Green Plug to Debut Green Power Processor ‘Demo Kit’ in Q2
Despite showing “strong interest” at CES in Green Plug’s Green Power Processor (GPP), CE makers “still remain skeptical” because any cost “is too much cost,” a Green Plug executive said. The GPP is an advanced system-on-chip that enables CE makers to design digital power adapter architectures that save energy by easing communication between the power source and the connected device, the company said. Green Plug had more than 40 meetings with CE executives at CES at which no one denied “the fact that digital control will replace analog control,” said Paul Panepinto, the company’s vice president of ecosystem development. “The question is at what point in time."

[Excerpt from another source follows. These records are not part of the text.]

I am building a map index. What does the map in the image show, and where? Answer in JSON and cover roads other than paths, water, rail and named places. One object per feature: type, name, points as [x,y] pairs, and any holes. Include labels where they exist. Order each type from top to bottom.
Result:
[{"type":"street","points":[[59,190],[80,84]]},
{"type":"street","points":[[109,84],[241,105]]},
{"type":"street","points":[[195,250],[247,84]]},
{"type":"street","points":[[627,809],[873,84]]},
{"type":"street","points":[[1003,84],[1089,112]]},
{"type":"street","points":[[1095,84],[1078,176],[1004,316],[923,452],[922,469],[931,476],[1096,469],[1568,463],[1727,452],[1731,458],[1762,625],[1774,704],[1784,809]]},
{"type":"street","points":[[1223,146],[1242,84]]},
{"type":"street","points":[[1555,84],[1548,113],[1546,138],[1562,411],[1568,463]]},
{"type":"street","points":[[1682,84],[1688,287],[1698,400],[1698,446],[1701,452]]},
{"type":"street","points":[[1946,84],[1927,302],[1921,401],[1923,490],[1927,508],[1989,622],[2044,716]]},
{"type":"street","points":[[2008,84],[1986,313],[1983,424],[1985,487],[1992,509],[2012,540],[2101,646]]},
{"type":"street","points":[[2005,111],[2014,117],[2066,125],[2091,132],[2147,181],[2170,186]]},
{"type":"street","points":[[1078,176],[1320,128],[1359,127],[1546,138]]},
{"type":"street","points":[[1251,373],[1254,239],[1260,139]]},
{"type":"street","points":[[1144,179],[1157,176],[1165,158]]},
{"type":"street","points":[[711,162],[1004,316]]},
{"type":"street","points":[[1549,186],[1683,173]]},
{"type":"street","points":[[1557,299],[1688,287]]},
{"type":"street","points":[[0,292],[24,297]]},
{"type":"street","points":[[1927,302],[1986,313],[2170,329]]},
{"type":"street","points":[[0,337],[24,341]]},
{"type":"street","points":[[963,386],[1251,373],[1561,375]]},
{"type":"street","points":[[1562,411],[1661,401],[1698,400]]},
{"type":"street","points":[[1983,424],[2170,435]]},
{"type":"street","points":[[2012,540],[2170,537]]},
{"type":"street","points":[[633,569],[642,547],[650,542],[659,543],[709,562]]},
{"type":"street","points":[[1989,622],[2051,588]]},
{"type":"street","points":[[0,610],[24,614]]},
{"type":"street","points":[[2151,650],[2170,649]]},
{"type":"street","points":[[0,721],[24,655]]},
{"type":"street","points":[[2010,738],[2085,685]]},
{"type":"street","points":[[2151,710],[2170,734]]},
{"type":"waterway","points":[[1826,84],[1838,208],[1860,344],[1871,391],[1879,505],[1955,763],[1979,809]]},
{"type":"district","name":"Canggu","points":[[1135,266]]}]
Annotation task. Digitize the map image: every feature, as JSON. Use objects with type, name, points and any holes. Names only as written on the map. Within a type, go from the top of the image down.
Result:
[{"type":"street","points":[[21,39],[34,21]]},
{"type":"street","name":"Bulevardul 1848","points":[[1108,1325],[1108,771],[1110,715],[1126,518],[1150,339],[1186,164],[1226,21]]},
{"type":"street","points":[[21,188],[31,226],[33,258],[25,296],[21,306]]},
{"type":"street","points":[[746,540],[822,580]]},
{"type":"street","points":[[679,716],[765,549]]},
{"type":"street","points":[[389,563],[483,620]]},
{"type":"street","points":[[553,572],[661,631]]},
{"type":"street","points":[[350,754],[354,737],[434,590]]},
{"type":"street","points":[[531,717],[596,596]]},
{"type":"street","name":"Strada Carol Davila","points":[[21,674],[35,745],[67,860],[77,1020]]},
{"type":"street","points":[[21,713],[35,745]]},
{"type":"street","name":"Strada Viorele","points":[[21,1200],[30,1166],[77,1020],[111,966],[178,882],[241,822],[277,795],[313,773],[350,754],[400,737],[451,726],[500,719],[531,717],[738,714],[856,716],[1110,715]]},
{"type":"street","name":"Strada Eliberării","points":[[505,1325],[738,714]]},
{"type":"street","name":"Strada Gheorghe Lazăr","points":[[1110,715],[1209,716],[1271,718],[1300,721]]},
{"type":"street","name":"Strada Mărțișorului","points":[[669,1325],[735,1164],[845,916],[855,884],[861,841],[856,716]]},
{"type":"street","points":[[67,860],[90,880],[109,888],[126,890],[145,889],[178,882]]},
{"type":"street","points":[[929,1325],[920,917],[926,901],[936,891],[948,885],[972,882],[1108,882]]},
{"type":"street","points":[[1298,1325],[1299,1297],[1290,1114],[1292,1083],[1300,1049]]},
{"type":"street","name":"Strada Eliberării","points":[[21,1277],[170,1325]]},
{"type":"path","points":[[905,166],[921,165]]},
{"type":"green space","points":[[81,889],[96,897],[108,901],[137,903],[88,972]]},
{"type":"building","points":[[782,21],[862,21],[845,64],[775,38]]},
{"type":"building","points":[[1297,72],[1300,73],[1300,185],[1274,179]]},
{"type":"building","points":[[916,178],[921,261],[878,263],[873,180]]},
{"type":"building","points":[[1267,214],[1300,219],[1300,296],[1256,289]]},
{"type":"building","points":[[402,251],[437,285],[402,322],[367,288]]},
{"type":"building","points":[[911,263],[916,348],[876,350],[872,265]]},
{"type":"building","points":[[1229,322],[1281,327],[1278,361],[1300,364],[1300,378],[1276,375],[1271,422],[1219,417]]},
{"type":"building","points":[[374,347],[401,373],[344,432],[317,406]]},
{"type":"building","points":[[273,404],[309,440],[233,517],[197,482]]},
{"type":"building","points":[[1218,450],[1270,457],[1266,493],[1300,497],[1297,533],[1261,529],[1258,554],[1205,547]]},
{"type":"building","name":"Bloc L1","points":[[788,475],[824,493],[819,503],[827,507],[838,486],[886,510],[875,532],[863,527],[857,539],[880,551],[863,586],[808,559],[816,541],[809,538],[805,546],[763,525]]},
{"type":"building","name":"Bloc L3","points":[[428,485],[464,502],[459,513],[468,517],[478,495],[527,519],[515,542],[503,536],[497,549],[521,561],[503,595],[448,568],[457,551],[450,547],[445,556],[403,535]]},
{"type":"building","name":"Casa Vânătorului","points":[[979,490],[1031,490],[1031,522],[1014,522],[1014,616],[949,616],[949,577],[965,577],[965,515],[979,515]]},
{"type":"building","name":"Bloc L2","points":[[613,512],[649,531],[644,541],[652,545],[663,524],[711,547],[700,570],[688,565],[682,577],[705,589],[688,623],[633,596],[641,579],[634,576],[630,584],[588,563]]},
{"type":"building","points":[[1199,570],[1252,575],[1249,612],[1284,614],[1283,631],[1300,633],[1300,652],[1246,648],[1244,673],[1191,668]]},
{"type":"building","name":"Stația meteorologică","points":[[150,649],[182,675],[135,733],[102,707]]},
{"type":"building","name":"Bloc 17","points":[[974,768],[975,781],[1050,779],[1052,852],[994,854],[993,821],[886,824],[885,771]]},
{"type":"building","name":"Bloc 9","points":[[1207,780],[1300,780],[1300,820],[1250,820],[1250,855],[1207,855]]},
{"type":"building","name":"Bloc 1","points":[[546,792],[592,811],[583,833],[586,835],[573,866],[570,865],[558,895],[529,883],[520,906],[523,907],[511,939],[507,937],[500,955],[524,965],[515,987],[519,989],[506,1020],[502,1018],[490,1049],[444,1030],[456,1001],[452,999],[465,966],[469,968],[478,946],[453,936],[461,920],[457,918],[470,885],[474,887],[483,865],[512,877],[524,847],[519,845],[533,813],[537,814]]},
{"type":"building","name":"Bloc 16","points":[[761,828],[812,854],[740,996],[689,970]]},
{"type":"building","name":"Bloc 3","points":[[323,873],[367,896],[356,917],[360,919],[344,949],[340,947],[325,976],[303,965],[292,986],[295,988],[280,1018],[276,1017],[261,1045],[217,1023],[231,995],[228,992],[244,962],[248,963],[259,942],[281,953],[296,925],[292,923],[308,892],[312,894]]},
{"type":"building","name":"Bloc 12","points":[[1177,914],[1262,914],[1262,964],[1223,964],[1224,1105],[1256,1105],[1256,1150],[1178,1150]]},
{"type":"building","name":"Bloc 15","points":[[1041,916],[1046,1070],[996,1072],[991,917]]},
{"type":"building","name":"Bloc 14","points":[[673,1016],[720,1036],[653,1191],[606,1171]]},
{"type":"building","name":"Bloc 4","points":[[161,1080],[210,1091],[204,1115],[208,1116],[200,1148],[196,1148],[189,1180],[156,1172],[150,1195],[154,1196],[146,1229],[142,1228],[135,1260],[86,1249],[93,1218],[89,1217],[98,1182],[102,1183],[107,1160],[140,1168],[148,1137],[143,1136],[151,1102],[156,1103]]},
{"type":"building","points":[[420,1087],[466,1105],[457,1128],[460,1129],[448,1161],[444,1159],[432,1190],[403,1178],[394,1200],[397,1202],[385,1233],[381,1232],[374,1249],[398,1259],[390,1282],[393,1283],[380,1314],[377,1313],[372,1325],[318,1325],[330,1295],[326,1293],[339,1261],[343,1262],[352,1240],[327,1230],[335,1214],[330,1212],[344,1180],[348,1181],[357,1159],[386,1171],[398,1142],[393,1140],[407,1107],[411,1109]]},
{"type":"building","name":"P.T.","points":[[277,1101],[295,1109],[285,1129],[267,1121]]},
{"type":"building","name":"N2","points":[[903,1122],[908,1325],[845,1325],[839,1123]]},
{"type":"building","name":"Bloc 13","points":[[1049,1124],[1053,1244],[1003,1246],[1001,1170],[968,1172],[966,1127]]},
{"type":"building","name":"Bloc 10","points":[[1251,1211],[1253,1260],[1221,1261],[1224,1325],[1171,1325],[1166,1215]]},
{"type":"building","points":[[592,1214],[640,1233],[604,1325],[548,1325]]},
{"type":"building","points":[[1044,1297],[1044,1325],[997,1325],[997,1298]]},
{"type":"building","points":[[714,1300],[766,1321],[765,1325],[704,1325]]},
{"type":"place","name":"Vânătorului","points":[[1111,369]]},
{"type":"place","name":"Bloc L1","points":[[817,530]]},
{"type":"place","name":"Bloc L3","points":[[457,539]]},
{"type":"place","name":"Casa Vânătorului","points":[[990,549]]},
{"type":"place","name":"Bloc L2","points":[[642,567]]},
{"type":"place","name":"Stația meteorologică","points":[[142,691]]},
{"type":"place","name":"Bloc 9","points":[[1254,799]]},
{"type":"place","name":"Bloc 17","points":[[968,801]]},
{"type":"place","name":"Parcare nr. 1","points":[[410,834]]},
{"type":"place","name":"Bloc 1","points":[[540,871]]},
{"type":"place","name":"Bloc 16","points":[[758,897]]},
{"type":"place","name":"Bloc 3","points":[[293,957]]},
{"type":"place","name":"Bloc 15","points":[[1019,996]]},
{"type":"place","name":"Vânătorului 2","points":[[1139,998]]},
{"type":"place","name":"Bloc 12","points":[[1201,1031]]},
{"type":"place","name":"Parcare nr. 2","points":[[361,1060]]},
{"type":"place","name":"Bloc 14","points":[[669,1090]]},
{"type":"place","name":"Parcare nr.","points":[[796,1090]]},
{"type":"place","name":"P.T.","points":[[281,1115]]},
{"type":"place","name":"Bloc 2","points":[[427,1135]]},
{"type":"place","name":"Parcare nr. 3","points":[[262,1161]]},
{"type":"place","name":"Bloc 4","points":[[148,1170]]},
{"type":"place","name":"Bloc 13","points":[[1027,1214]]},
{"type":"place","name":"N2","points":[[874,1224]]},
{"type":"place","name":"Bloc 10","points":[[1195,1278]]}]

Industry executives were “encouraged” by projections that the new processor in “high volume could be even sub one dollar,” which is “in line with the pricing they now pay for analog control,” Panepinto told our affiliated newsletter Green Electronics Daily. But they want to see a demonstration of the energy savings that the chip can produce, he said. The GPP is going into a “development board” and from there to a “some advanced power supply design,” he said. “But the challenge is that there is no such thing as an apples to apples comparison of the energy efficiency improvements you are going to get,” he said. That’s because a GPP chip in a state-of-the-art, conventional external power supply that runs on an analog chip is only going to perform at about the same level as the analog chip, he said. But “if you make the design optimized for digital, it is going to then leverage that capability and should perform better,” Panepinto said.
"We have a CE vendor audience that’s hopeful that this new technology has met the price point that they need and that it will offer additional functionality to improve energy savings and efficiency,” he said. But they won’t be able to see that until “they put up the best of their power supplies, and we put up the best of ours and do the measurement.” Green Plug plans to bring out a GPP “demo kit” in the second quarter and “we expect to be working with a few select vendors doing some of our measurements and we hope to publish some results by June or July,” he said.
Panepinto said he believes CE makers have gotten over safety and reliability concerns with the GPP. “There were more fears of having an interoperable open-system universal power interface,” he said. Device makers have now come to understand that while they could make the adapter with the GPP chip universal, they don’t have to. “They can restrict the use of any power source to their own product,” he said. “They can choose to not accept power from anything they haven’t preauthorized.” CE makers were concerned that someone was going to plug in a $10 power supply made overseas into their “wonderful product” and cause a problem, and “they didn’t want to deal with that.”
As for GPP’s energy savings potential, Green Plug has some “theoretical models” now that show that “savings can be significant,” Panepinto said. But his company hopes to do measurements with vendors in the second quarter, he said. Green Plug is now working with the U.K.’s Pure Digital Radio and hopes to have the GPP chips in Pure products by the end of 2011, he said. “We also hope to engage with one or two major vendors in some design products this year but you won’t see products introduced [with GPP] until late in 2012.” He declined to name the CE makers.